Residents across north western Sydney are being asked to comment on plans to build nearly 3,000 homes in the South Dural development.
Hornsby Council is looking into significant re-zoning of 250 hectares of rural land bound by New Line, Old Northern and Hastings Roads to allow for residential subdivision, and wants public opinion about the re-zoning.

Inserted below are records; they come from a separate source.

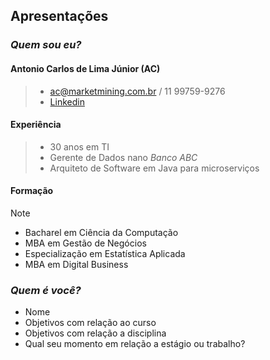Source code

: ## Apresentações

### _Quem sou eu?_

#### Antonio Carlos de Lima Júnior **(AC)**

> - ac@marketmining.com.br / 11 99759-9276
> - [Linkedin](https://www.linkedin.com/in/acnaweb/)

#### Experiência

> - 30 anos em TI
> - Gerente de Dados nano _Banco ABC_
> - Arquiteto de Software em Java para microserviços

#### Formação

> [!NOTE]
> - Bacharel em Ciência da Computação
> - MBA em Gestão de Negócios
> - Especialização em Estatística Aplicada
> - MBA em Digital Business

### _Quem é você?_

- Nome
- Objetivos com relação ao curso
- Objetivos com relação a disciplina
- Qual seu momento em relação a estágio ou trabalho?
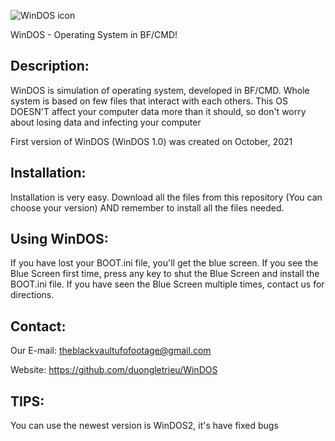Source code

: ![WinDOS icon](https://user-images.githubusercontent.com/92847004/142335823-81e50dbf-eecd-46f2-86ae-0233e7807a47.jpg) 

WinDOS - Operating System in BF/CMD!

Description:
-------------------------------------------
WinDOS is simulation of operating system, developed in BF/CMD. Whole system is based on few files that interact with each others. This OS DOESN'T affect your computer data more than it should, so don't worry about losing data and infecting your computer

First version of WinDOS (WinDOS 1.0) was created on October, 2021


Installation:
--------------------------------------------
Installation is very easy. Download all the files from this repository (You can choose your version) AND remember to
install all the files needed.

Using WinDOS:
-------------------------------------------
If you have lost your BOOT.ini file, you'll get the blue screen.
If you see the Blue Screen first time, press any key to shut the Blue Screen and install 
the BOOT.ini file. If you have seen the Blue Screen multiple times, contact us for directions.

Contact:
------------------------------------------
Our E-mail: theblackvaultufofootage@gmail.com

Website: https://github.com/duongletrieu/WinDOS

TIPS:
------------------------------------------
You can use the newest version is WinDOS2, it's have fixed bugs





                                  
                                  
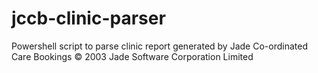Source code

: # jccb-clinic-parser
Powershell script to parse clinic report generated by Jade Co-ordinated Care Bookings © 2003 Jade Software Corporation Limited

Developers Lyon Group Australia and Folkestone Ltd have in their sights building units, townhouses and houses in a staggered development, starting in 2019. The new-look suburb is dependent on Council’s re-zoning rural land for urban use, amending lot sizes and buildings heights, the creating of five precincts to be the subject of future detailed urban layout plans and allowing around 113 hectares of infill residential development. The plans include using existing roads as well as building a new collector road, plus providing a sports field and local parks, while 62ha of threatened and endangered native forest along the Georges River will be left untouched.

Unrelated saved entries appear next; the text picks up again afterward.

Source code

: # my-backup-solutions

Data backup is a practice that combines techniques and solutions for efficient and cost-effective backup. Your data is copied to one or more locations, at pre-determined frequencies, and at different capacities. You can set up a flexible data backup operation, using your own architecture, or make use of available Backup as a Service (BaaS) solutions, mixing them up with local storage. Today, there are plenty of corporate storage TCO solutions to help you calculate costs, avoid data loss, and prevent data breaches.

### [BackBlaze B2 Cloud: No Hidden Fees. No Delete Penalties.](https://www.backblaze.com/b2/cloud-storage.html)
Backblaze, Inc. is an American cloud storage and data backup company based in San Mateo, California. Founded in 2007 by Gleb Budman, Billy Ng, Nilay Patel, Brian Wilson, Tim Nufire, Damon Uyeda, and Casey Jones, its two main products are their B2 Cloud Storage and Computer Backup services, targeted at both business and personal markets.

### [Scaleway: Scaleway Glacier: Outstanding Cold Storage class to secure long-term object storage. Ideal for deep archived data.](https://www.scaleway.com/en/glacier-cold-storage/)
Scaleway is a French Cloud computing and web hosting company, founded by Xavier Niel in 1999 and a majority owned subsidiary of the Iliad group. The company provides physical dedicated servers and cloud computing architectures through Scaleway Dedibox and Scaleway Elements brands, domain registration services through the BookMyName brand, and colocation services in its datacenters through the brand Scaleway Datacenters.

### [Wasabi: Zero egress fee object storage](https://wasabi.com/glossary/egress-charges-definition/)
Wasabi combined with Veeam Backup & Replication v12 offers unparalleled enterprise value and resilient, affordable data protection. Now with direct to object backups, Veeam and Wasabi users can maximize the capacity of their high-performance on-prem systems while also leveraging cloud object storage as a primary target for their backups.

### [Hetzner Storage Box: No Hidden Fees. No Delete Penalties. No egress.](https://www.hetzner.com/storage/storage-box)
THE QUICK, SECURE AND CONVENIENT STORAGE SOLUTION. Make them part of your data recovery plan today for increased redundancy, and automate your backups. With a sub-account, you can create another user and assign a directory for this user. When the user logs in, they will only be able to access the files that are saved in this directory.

Residents’ Infrastructure and Planning Alliance spokesperson Andrew Harrington said: “The piece of land known as South Dural is equivalent to 129 Sydney Cricket Grounds and is intended to deliver 2,900 homes including apartments up to six storeys high, and house up to 9,000 people. This will place extra pressure on schools, roads, transport services, and shopping facilities.
“The proposal doesn’t include any plans for the development of the road infrastructure surrounding it. These roads are already at capacity so it’s unthinkable how they’ll cope when there are an extra 9,000 people using them.”
But Lyon Group spokesman Mike Milliken said that “there’s no question the roads around South Dural are failing; our proposal seeks to be the catalyst to not only fix this but to upgrade roads as new housing comes on line.”
Schools are another concern. “Take Cherrybrook Technology High School – already one of the largest in the state with over 2,000 students. With no school facilities included as part of the South Dural development, there will simply be nowhere for high school age children to go. The end result is that they will have to be shoehorned into Cherrybrook Tech and surrounding schools.”